Content Dependent Quality Measures for Image Fusion

  • M. Seetha Dept of C.S.E, C.B.I.T, Gandipet, Hyderabad, Andhra Pradesh, India
  • I.V. MuraliKrishna R and D, JNTU, Kukatpalli, Hyderabad, Andhra Pradesh, India
  • B.L. Deekshatulu HCU, Hyderabad, India


Satellite images acquired form sensors exhibit either good spectral characteristics (multispectral data) or high spatial characteristics (panchromatic data) in remote sensing. Image fusion is imperative to enhance the interpretation quality of images.
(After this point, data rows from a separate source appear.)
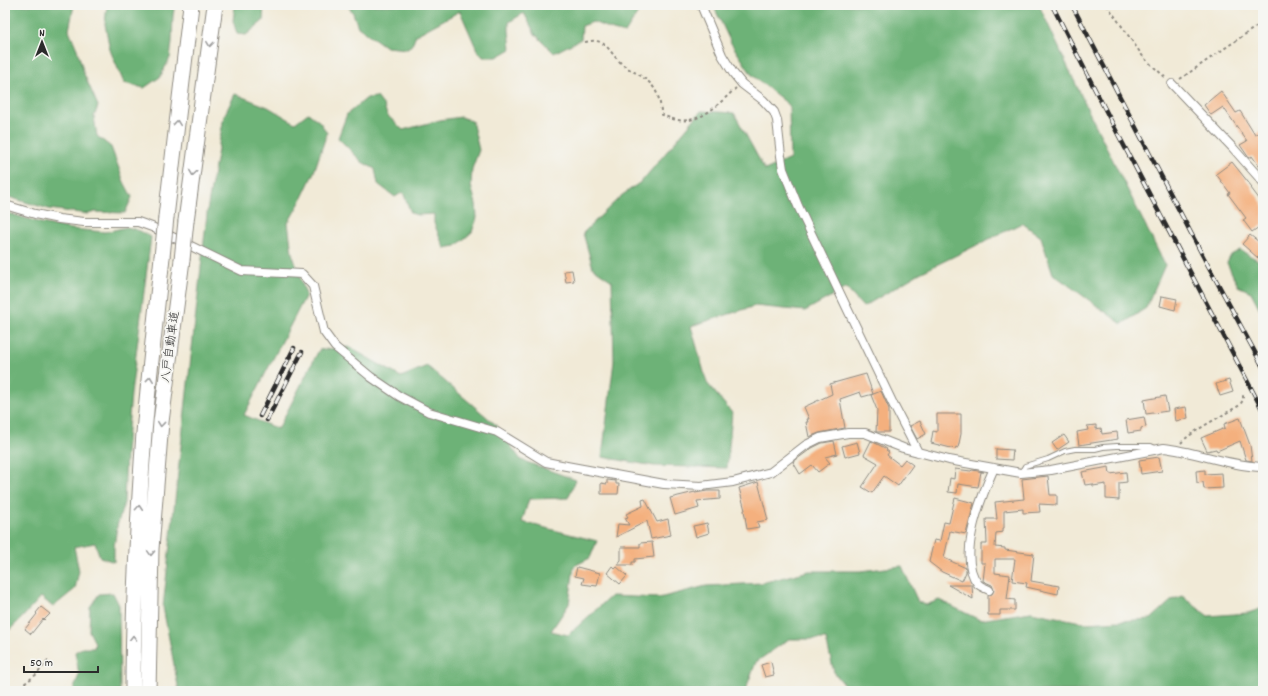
<svg xmlns="http://www.w3.org/2000/svg" width="1268" height="696" font-family="Dekko,'Klee One',sans-serif">
  <style>
    .forest { fill: #6db277; stroke: #4c6e51 }
    .building { fill: #f4b07e }
    .lines { fill: none; stroke-linecap: round; stroke-linejoin: round }
    .service-casing { stroke: #8e8a81; stroke-width: 6 }
    .minor-casing { stroke: #8e8a81; stroke-width: 10 }
    .motorway-casing { stroke: #8e8a81; stroke-width: 17 }
    .path { stroke: #8e8a81; stroke-width: 2; stroke-dasharray: 3 3; stroke-linecap: butt }
    .service { stroke: #fff; stroke-width: 4 }
    .minor { stroke: #fff; stroke-width: 8 }
    .motorway { stroke: #fff; stroke-width: 15 }
    .rail-casing { stroke: #2b2b2b; stroke-width: 4.5 }
    .rail { stroke: #f6f6f2; stroke-width: 3; stroke-dasharray: 9; stroke-linecap: butt }
    .motorway-bridge-casing { stroke: #8e8a81; stroke-width: 17; stroke-linecap: butt }
    .motorway-bridge { stroke: #fff; stroke-width: 15 }
    .oneway { stroke: #a0a0a0 }
    .labels { text-anchor: middle; dominant-baseline: central; stroke-width: 4; stroke-linejoin: round; paint-order: stroke }
    .street-label { font-size: 12px; fill: #2b2b2b; stroke: #f6f6f2 }
  </style>
  <rect width="100%" height="100%" fill="#f6f6f2"/>
  <filter id="ink" filterUnits="userSpaceOnUse"><feTurbulence type="fractalNoise" baseFrequency=".025" numOctaves="2"/><feDisplacementMap in="SourceGraphic" scale="8" xChannelSelector="R" yChannelSelector="G"/><feConvolveMatrix kernelMatrix="1 2 1 2 8 2 1 2 1" color-interpolation-filters="sRGB"/></filter>
  <filter id="wash" filterUnits="userSpaceOnUse"><feTurbulence type="fractalNoise" baseFrequency=".012" numOctaves="4" result="noise"/><feDisplacementMap in="SourceGraphic" scale="16" xChannelSelector="R" yChannelSelector="G"/><feGaussianBlur stdDeviation="0.9" result="paint"/><feColorMatrix in="noise" values="0 0 0 0 0 0 0 0 0 0 0 0 0 0 0 0 0 1.4 0 .05"/><feComposite in="paint" operator="in"/></filter>
  <g filter="url(#wash)">
    <rect width="100%" height="100%" fill="#f1ead7"/>
    <path class="forest" d="M5 5H74L69 30 77 49 84 74 98 106 94 117 97 136 111 147 124 182 132 197 125 213 95 212 88 214 49 209 5 196Z
      M107 5H175L173 15 172 42 170 58 160 77 144 88 124 83 110 50 105 24Z
      M235 5H264L263 21 246 35 237 34 233 21Z
      M347 5H643L625 33 613 30 593 22 582 26 581 39 554 53 535 34 524 13 509 22V31L511 49 497 57H483L477 50 460 11 416 35 413 43 408 49 386 47 358 27 353 13Z
      M713 5H1039L1087 108 1165 265 1146 308 1122 324 1053 274 1041 237 1022 223 920 273 863 307 846 288 805 311 755 306 691 326 707 383 732 413 727 468 654 466 602 457 614 361 612 281 593 268 583 233 621 196 642 181 701 111 734 113 765 170 790 159 789 105 752 75 731 43Z
      M235 94 268 107 295 123 308 113 320 122 327 133 314 172 300 202 288 223 292 253 306 295 244 415 278 429 319 350 349 347 401 377 427 366 495 424 521 460 576 480 568 498 529 499 522 522 597 541 590 558 574 566 569 604 551 631 568 635 611 596 659 598 706 586 761 583 809 571H861L902 566 918 602 926 605 939 600 980 620 1031 612 1086 623 1151 619 1172 600 1182 596 1208 616 1248 613 1263 608V691H849L834 672 826 639H789L756 662 745 691H179L163 607 208 205 224 116Z
      M377 97 384 106 387 115 403 130 440 120 461 117 472 121 479 150 472 169 471 186 476 204 477 218 472 232 456 246 444 248 434 223V214L417 215 411 213 403 192 395 197 378 184 375 169 362 162 338 138 347 114 367 98Z
      M5 212 41 223 71 229 105 232 127 227 140 231 151 237 131 394 126 453 124 503 117 526 114 547V562L100 557 95 543 74 547 79 571 75 589 53 607 41 597 20 620 5 634Z
      M1240 250 1263 263V315L1251 292 1238 286 1227 263 1231 255Z
      M113 593 119 605 120 691H73L79 675 75 652 82 648H94L95 643 89 631 90 607 99 594Z"/>
    <g id="blocks">
      <path class="building" d="M1221 91 1236 113 1240 111 1255 135 1263 130V172L1252 156 1249 158 1240 145 1247 141 1223 107 1211 115 1204 105Z
        M1232 162 1252 187 1251 188 1263 204V224L1252 232 1243 220 1246 218 1228 194 1230 193 1216 174Z
        M1250 235 1263 245V252L1258 258 1242 244Z
        M572 270 574 281 566 282 564 271Z
        M1162 296 1177 299 1175 310 1160 306Z
        M866 374 873 394 862 397 860 392 840 399 845 428 819 433 809 437 806 422H808L807 419H809L804 407 832 394 830 384Z
        M1229 380 1233 392 1220 396 1216 384Z
        M881 391 889 409V432H876L877 410 871 395Z
        M1165 396 1168 411 1146 414 1144 400Z
        M1186 407 1188 418 1176 421 1174 409Z
        M937 414H961V434L958 448 956 447 955 449 931 443 933 431 937 432Z
        M1144 417 1146 427 1141 428V431L1128 433 1126 420Z
        M1240 418 1250 445 1252 461 1246 460 1240 441 1217 451 1216 449 1207 451 1201 438 1225 428 1224 424Z
        M920 421 926 434 917 439 910 426Z
        M1096 425V429L1101 428 1102 434 1117 432 1118 439 1079 445 1077 432 1088 430 1087 426Z
        M1064 435 1069 442 1057 450 1052 443Z
        M834 441 837 454 825 457 830 463 818 472 812 465 800 474 793 462 812 448 822 443Z
        M871 441 887 449 886 450 889 452 887 455 900 465 905 459 913 465 898 486 884 476 872 493 862 487 878 463 864 455Z
        M857 442 860 453 845 457 842 446Z
        M996 449 1013 450 1012 460 996 459Z
        M1159 457 1162 471 1141 474 1139 460Z
        M1109 467 1110 474 1126 472 1127 482 1119 483V500L1106 499V484L1093 486V484L1085 485 1082 472Z
        M955 469 971 471 972 470 984 472H981L978 487 958 484 957 493 948 492 950 478 954 479Z
        M1205 470V474L1222 473 1223 488 1204 489 1203 482 1197 483 1196 471Z
        M1048 476 1050 495H1057V505L1039 504 1040 512 1023 513V509L1004 511V528H1003V532L996 533 995 547 1005 548V550L1034 554 1031 581 1059 586 1058 594 1026 587 1027 583 1012 581 1015 559H995V573L1010 575 1007 599 1015 600V610H1000V615H988V595L992 594 994 590 992 585 983 581 985 563H981V544H987L986 519H997L995 502 1024 499 1022 479Z
        M607 480 616 481V484H619L618 494H601V483L607 484Z
        M758 482 768 520 757 522 759 527 747 529 744 510H745L739 488Z
        M707 491H720V499L697 501 699 508 675 515 670 498 695 492V493Z
        M955 498 974 503 966 534 950 531 944 558 966 568V572L962 581 942 572 929 562 934 540 940 541 944 522 949 523Z
        M645 499 657 522 668 519 671 535 651 539 647 521 616 537 618 524 629 525 625 518 628 517 626 514 643 506 642 500Z
        M707 523 709 533 696 537 693 526Z
        M652 542 654 557 635 559V562H632V565H617L621 560V547H640V543Z
        M612 566 614 568 616 566 627 576 620 584 607 573Z
        M577 567 600 573 597 586 582 584 584 578 575 576Z
        M948 585H972L973 599Z
        M41 607 50 614 44 620 43 619 31 634 25 629 37 614 36 613Z
        M771 662 774 675 765 677 761 665Z"/>
    </g>
  </g>
  <g filter="url(#ink)">
    <use href="#blocks" fill-opacity="0" stroke="#8e8a81" stroke-width="1"/>
    <g class="lines">
      <defs>
        <path id="service" d="M1021 473 1025 466 1048 459 1065 451 1075 449H1095L1103 447 1117 446H1151L1155 448"/>
        <path id="minor" d="M701 5 722 55 733 73 742 84 763 100 774 112 777 120 781 156 783 169 798 206 894 406 918 452
          M1172 84 1233 148 1263 182
          M5 205 35 214 59 219 84 222H138L152 227 242 271 302 274 313 286 324 332 335 347 371 377 399 396 429 412 497 432 546 462 561 465 664 484 701 486 733 482 771 472 806 445 820 438 848 433H865L903 448 918 452 949 460 1021 473 1051 470 1164 448C1197 452 1229 466 1263 467
          M989 590C985 588 981 587 978 584 956 557 982 495 994 468"/>
        <path id="motorway" d="M166 217 191 5
          M186 221 215 5
          M133 691C133 605 138 519 144 433 149 374 156 316 162 257
          M148 691 151 549 161 422 182 260"/>
      </defs>
      <use href="#service" class="service-casing"/>
      <use href="#minor" class="minor-casing"/>
      <use href="#motorway" class="motorway-casing"/>
      <path class="path" d="M1107 5 1144 58 1167 79
        M585 42C590 41 595 40 600 42 609 46 613 56 620 62 630 72 645 75 654 88 659 96 661 105 661 114 694 132 713 109 736 88
        M1180 79 1263 22
        M1181 443C1190 432 1227 413 1240 405L1243 400V395
        M15 691 37 674 48 660"/>
      <use href="#service" class="service"/>
      <use href="#minor" class="minor"/>
      <use href="#motorway" class="motorway"/>
      <defs>
        <path id="rail" d="M1052 5 1109 117 1263 411
          M1072 5 1204 258 1263 367
          M260 416 294 348
          M267 420 302 352"/>
      </defs>
      <use href="#rail" class="rail-casing"/>
      <use href="#rail" class="rail"/>
      <defs>
        <path id="motorway-bridge" d="M162 257 166 217
          M182 260 186 221"/>
      </defs>
      <use href="#motorway-bridge" class="motorway-bridge-casing"/>
      <use href="#motorway-bridge" class="motorway-bridge"/>
    </g>
    <defs><path id="oneway-chevron" d="M-2-3.5L2.5 0L-2 3.5" fill="none" stroke-width="1.6" stroke-linecap="round" stroke-linejoin="round"/></defs>
    <g class="oneway">
      <use href="#oneway-chevron" transform="translate(210 44) rotate(97)"/>
      <use href="#oneway-chevron" transform="translate(177 123) rotate(-84)"/>
      <use href="#oneway-chevron" transform="translate(193 173) rotate(98)"/>
      <use href="#oneway-chevron" transform="translate(150 379) rotate(-84)"/>
      <use href="#oneway-chevron" transform="translate(161 424) rotate(96)"/>
      <use href="#oneway-chevron" transform="translate(139 508) rotate(-86)"/>
      <use href="#oneway-chevron" transform="translate(151 553) rotate(92)"/>
      <use href="#oneway-chevron" transform="translate(133 638) rotate(-90)"/>
    </g>
  </g>
  <g class="labels">
    <g class="street-label">
      <text transform="translate(171 347) rotate(-82)">八戸自動車道</text>
    </g>
  </g>
  <rect width="1268" height="696" fill="none" stroke="#f6f6f2" stroke-width="20"/>
  <g transform="translate(42 42)" stroke="#f6f6f2" stroke-width="3" paint-order="stroke">
  <path d="M0-3L7 15L0 10L-7 15Z" fill="#2b2b2b"/>
  <text y="-6" font-size="11" font-weight="bold" text-anchor="middle" fill="#2b2b2b">N</text>
  </g>
  <path d="M24 666v6h74v-6" fill="none" stroke="#2b2b2b" stroke-width="2"/>
  <text x="30" y="666" font-size="12" fill="#2b2b2b" stroke="#f6f6f2" stroke-width="3" paint-order="stroke">50 m</text>
</svg>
The quality evaluation of the decisive fused image is a difficult task in the realm of remote sensing, due to unavailability of a reference image general. An attempt through this study is made, to obtain the objective measurements using content based segmentation for evaluating the performance of the fused images. The spectral and spatial changes for each region and the signal to noise ratio between the original multispectral image and the fused image are used to assess the performance of the fusion technique. Most commonly used fusion techniques such as Principal component analysis, Multiplicative merge, Brovey transform and Lifting Wavelet transform are evaluated using the proposed approach. The results illustrate that the content based segmentation is objective and any priori information is not a requisite. The performance evaluation ascertains that Lifting Wavelet transform outperforms the other fusion techniques.